Dan ada yang perlu ditekankan bahwa saya anak pesantren tulen, saya adalah santri. Norma-norma seorang santri tulen biasanya sukar untuk mengubah tradisi yang sudah pernah dianut dan dipelajari.
Saya sejak kecil sudah di pesantren. Pendidikan dasar sudah tertanam di jiwa saya.
Selain di sini, Anda mengajar di tempat lain?
Saya mengajar di beberapa tempat pada kelompok-kelompok tertentu. Saya tidak mengajar di kampus karena lebih suka independen, lebih fleksibel mengatur waktu. Karena saya juga banyak menulis buku.
Salah satunya ‘Belajar Sendiri Membaca Bahasa Ibrani’.
Menurut Anda, apa untungnya orang Indonesia belajar bahasa Ibrani?
Bahasa Ibrani sangat penting hadir di Indonesia, setidaknya dia menjadi satu perbandingan, tandingan bahasa Arab di Indonesia sehingga kita mampu membaca 2 literatur dari Arab dan Israel. Sehingga terjadi perbandingan untuk mendapat hasil yang seobjektif mungkin.
Sebab kalau melihat sudut pandang Timur Tengah dengan satu tools dari Arab saja, akan rancu melihat persoalan. Bagaimana melihat Israel dan Arab selama ini berkonflik? Bukan cuma itu, di sana banyak budaya tinggi yang bisa kita gali dan pelajari.
Apakah pekerjaan Anda hanya guru les bahasa?
Saya bekerja sebagai country menajer salah satu penerbangan di Indonesia. Saya juga melakukan riset-riset kecil. Sebelum di Kaeral, saya pernah di Amerika. Sekarang masih tetap sebagai country manajer perwakilan salah satu perusahaan penerbangan milik swasta berbendera Thailand untuk Indonesia, Jet Asia.
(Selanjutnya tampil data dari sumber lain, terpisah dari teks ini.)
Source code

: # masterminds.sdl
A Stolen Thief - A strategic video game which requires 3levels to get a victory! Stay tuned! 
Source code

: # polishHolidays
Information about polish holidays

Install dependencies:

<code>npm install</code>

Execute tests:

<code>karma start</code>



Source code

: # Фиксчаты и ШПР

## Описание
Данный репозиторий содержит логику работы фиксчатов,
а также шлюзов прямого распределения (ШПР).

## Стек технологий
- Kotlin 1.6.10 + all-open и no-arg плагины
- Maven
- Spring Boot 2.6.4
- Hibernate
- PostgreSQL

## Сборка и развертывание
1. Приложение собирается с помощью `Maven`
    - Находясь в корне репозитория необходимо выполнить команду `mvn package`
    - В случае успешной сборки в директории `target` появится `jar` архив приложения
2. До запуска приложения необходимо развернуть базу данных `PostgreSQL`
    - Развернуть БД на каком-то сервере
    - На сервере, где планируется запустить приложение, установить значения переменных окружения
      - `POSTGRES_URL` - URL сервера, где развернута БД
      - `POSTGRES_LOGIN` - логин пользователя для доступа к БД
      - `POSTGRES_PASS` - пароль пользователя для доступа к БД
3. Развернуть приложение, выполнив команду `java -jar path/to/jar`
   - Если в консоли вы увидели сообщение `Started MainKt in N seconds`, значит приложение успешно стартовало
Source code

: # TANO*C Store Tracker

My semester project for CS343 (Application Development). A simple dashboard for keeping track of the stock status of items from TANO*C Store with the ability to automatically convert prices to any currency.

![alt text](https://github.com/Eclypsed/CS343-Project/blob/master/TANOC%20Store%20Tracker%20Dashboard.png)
Bagaimana tempat Anda bekerja melihat profesi Anda ini?
Dari perusahaan tahu soal itu dan tidak mempersoalkan. Sahamnya 50 persen milik orang Palestina-Amerika.
Apakah Anda interaksi intens dengan kelompok Yahudi di Indonesia?
Cuma beberapa orang saja tentang bahasa Ibrani. Ada yang bisa, kebanyakan tidak bisa. Mereka mungkin lebih khawatir atau belum percaya dengan apa yang saya bawa di Indonesia.
Karena memang awalnya saya tidak dipercaya, “kok ada anak santri bisa melakukan hal seperti ini.”
Jadi, sampai detik ini masih ada resisten baik dari kelompok Yahudi, Kristen, maupun Islam. Semua tidak mempercaya bahwa apa yang saya bawa, saya bisa melakukannya.
Biografi Singkat Sapri Sale
Sapri lahir di Kota Palu, Sulawesi Tengah, dibesarkan di Malang, Jawa Timur, untuk belajar tradisi Islam di pesantren. Dia pernah belajar di Pondok Pesantren Darrut Tauhid, Malang. Namun, pada awal era 1990-an, ia kali pertama mulai tertarik mempelajari Ibrani dan kebudayaan Israel. Ketika itu, Sapri masih berstatus mahasiswa Sastra Arab di universitas prestisius Mesir, yakni Al Azhar University.
Setelah lulus Al Azhar, Sapi bekerja sebagai pegawai di Jet Asia Airways, tapi gairahnya untuk menekuni Ibrani dan Israel tetap ada. Sekarang Sapri menjadi salah satu petinggi di maskapai asal Thailand itu.